環境 | UiPath Studio 24.10.1 (CommunityLicense) UiPath Automation Cloud Orchestrator Manager 2.5.1 |
①Orchestrator Managerをダウンロードする
UiPathのMarketPlace(https://marketplace.uipath.com/ja/listings/orchestrator-manager?searchId=ef97eb2f-95b7-439e-bbf4-e97e5035bed2)からダウンロードして、解凍します。
Orchestrator Managerは通常Studioから作成するプロジェクトと同様の構成になっています。
Workbooksフォルダには、Orchestratorから取得したエンティティ情報を出力するExcelファイルのテンプレートが用意されています。
②Orchestrator Managerを起動する
起動には、Main.xamlをStudioから実行してもよいですが、ファイルオープンやコンパイルに時間がかかるのでパブリッシュしておくと起動時間を短縮できます。
パブリッシュする場合は、WorkbooksフォルダとConfig.xlsxファイルをプロジェクトフォルダの外にコピーしておくのがおすすめです。
※今回使用したStudio 24.10.1はOrchestrator Manager 2.5.1の対応バージョン外のため、検証エラーが発生しましたが、Main.xaml内にSystem.Security.Cryptographyの名前空間をインポートすることで解消しました。
ランタイム引数には以下のように設定します。
in_Config | Configファイルをプロジェクトフォルダ外に配置した場合はパスを指定する 未指定の場合は、プロジェクトフォルダ内のConfig.xlsxが参照される |
|
in_Language | Workbookの言語を指定可能(日本語は「ja」)指定しない場合英語(en)になる ただし、最新の2.6.0~2.6.2では現状日本語がサポートされておらず「ja」と指定した場合エラーとなる。

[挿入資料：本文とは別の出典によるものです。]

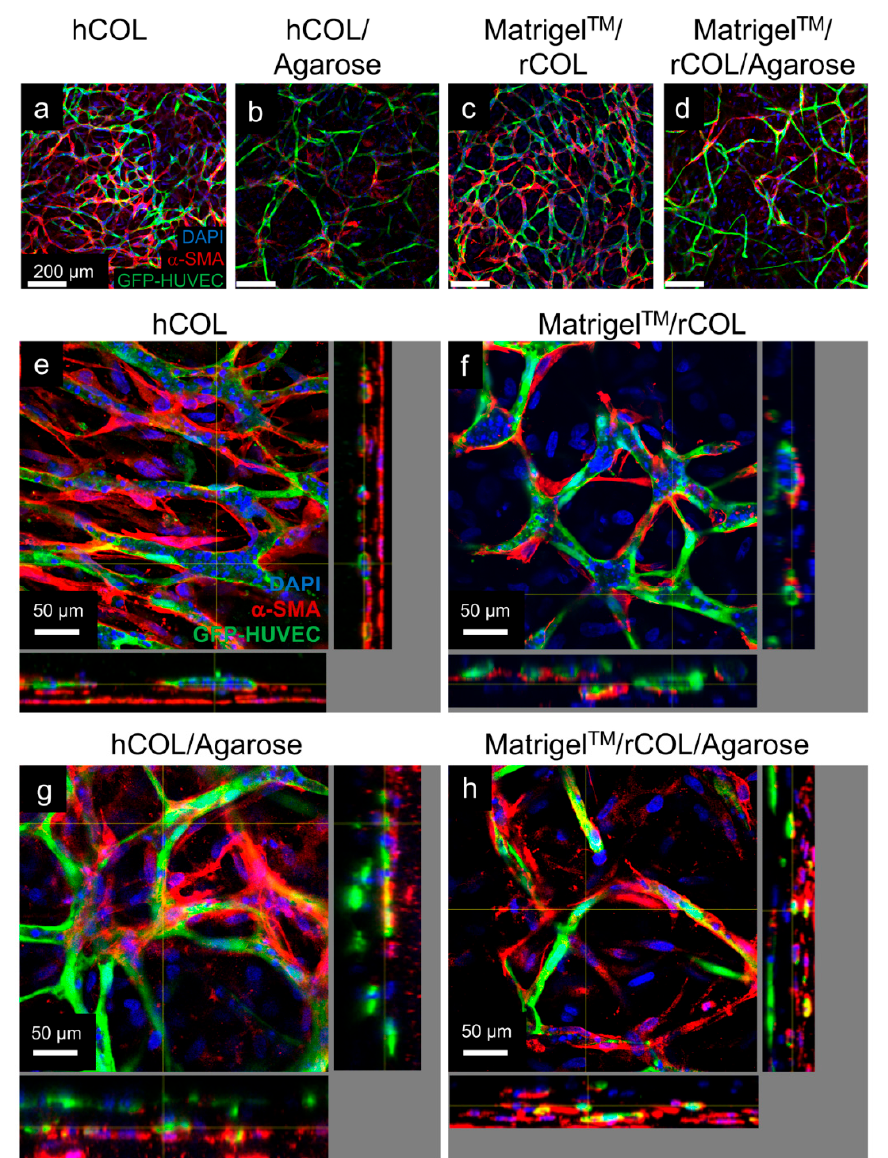
Figure 5. Confocal images of GFP-HUVECs co-cultured with hASCs and stained for α -SMA. Constructs containing hCOL ( a , e ), hCOL / Agarose ( b , g ), Matrigel TM / rCOL ( c , f ), and Matrigel TM / rCOL / Agarose ( d , h ) were analyzed after 14 days of cultivation. ( a – d ) Confocal images displaying an overview in a low magnification. ( e – h ) Virtual stacks of high magnification images with respective orthogonal views. α -SMA positive cells wrap around GFP-HUVEC cords under all conditions. Scale bar: ( a – d ): 200 µ m, ( e – h ): 50 µ m.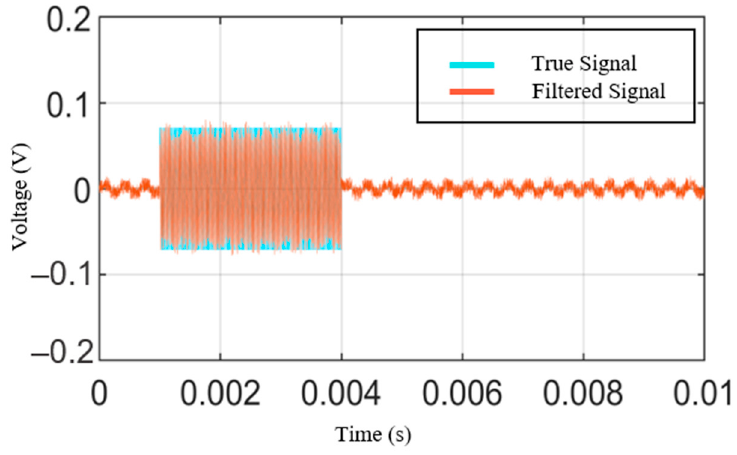
Figure 5. Simulation results of KF-RV. Table 1. Comparison of the estimation performances. Classical Kalman Filter with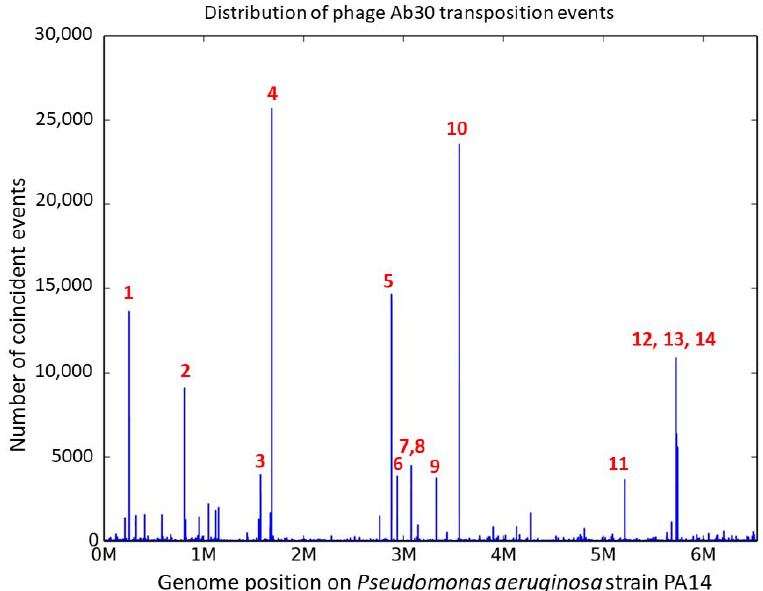
Figure 2. The phage Ab30 major transposition hotspots. The distribution of the 13 million Ab30 transposition events is plotted along the PA14 bacterial host genome at a one base-pair resolution. On the vertical axis, the number of transposition events at a particular position is shown. The 14 sites with at least one position hosting more than three thousand insertions are numbered.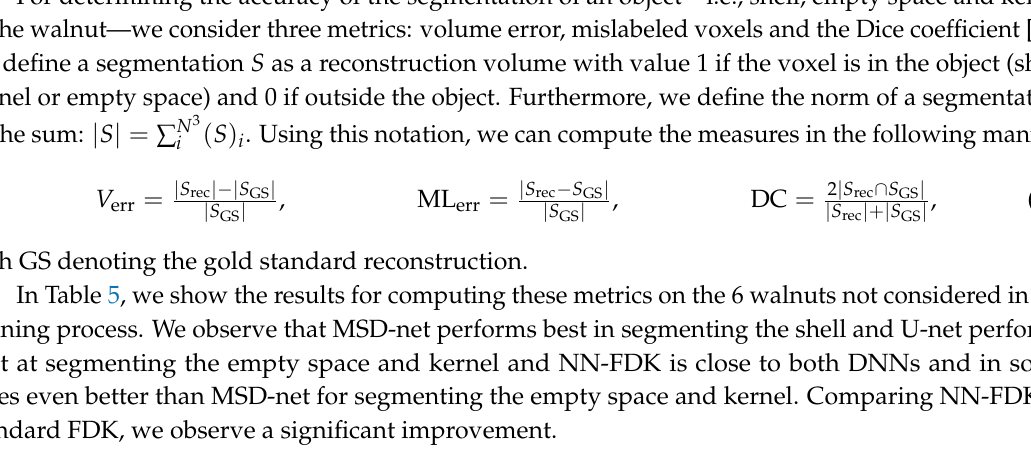
Table 5. The average and standard deviation of the three metrics computed over the 6 low-dose walnut datasets with N a = 500 projection angles. The metrics are computed using (20). The NN-FDK reconstruction time is 4-10 times lower than U-net, MSD-net and approximately 40 times lower than SIRT + 200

日本語で使用したい場合は2.5.1を使用するのがおすすめ(各バージョンに対応するStudioのバージョンはMarketPlace上で確認可能) |
|
in_DisableServerCertificateValidation | サーバー証明書の検証を無効にするかをTrue/Falseで指定できる |
③Orchestratorの接続情報を入力する
接続情報を入力しOKを押します。今回はOAuthフローを使用しないで接続します。
ちなみに、OAuthフローを使用するとアカウントの認証情報そのものを共有しなくても接続できるようになります。エンタープライズ版での利用などでセキュリティが気になる場合にはOAuthフローを使用するのがおすすめです。
OAuthフローを使用した認証方法についてはネット上に取り上げている記事がいくつかありましたので、検索してみてください。
- ユーザーキー/クライアントID/アカウントの論理名/テナントの論理名
- Orchestrator上の「設定>プライバシーとセキュリティ>APIアクセスを表示」から確認できる
- ユーザーキー
- クライアントID
- アカウントの論理名:組織ID
- テナントの論理名:名前
- Orchestrator上の「設定>プライバシーとセキュリティ>APIアクセスを表示」から確認できる
- ブックのパス
- Excelファイルを出力するフォルダのパスを指定する
Config.xlsxで「EntitiesWorkbooksFolderPath」を設定している場合は、その内容が初期表示される
- Excelファイルを出力するフォルダのパスを指定する
- OAuthフローを使用します
- 今回はチェックを外す
- Windows資格情報マネージャーに保存されている資格情報を使用します
- 初期では表示されない
Windows資格情報に接続情報が登録されている場合のみ表示される
- 初期では表示されない
- Windows資格情報マネージャーに資格情報を保存します
- チェックすると入力した接続情報がWindows資格情報マネージャーに保存される
④トリガーの取得
テナント上の全てのフォルダからトリガーを取得します。
まずは、エンティティ:トリガーと操作:取得を選択し実行を押すと、フォルダのリストが表示されます。
トリガー取得したいフォルダを選択し(Shiftを押しながらクリックで複数選択可能)、OKを押します。
Workbookフォルダ内のExcelファイルにトリガー一覧が出力されます。(ファイルは自動で開かれます)
⑤トリガーの登録
既存のトリガーと引数違いのトリガーを別のフォルダに登録してみます。
④で取得したトリガー情報から必要な内容をコピーして「作成」シートの項目を埋めます。
今回は、宛先の会社ごとにConfigファイルを分けているイメージで、入力パラメータの「in_ConfigFilePath」違いで複数件のトリガーを登録します。 また、元のA社のトリガーは本番/A環境のフォルダに設定されていましたが、B社以降はB環境に設定します。
ファイルの入力が終わったら、次は操作:作成を選択して実行します。
トリガー登録に成功するとV~W列が記載されます。ブラウザ上でもトリガーが作成されていることが確認できます。
おわりに
稼働しているロボットの台数や実行環境が増えてくると、メンテナンスだけでもかなりの労力がかかりますが、Orchestrator Managerを活用することで効率的に管理ができるようになります。
Orchestrator Manager自体もUiPathの実行環境さえあれば利用可能なシンプルなツールですので、ぜひOrchestratorを運用されている方は試してみてください。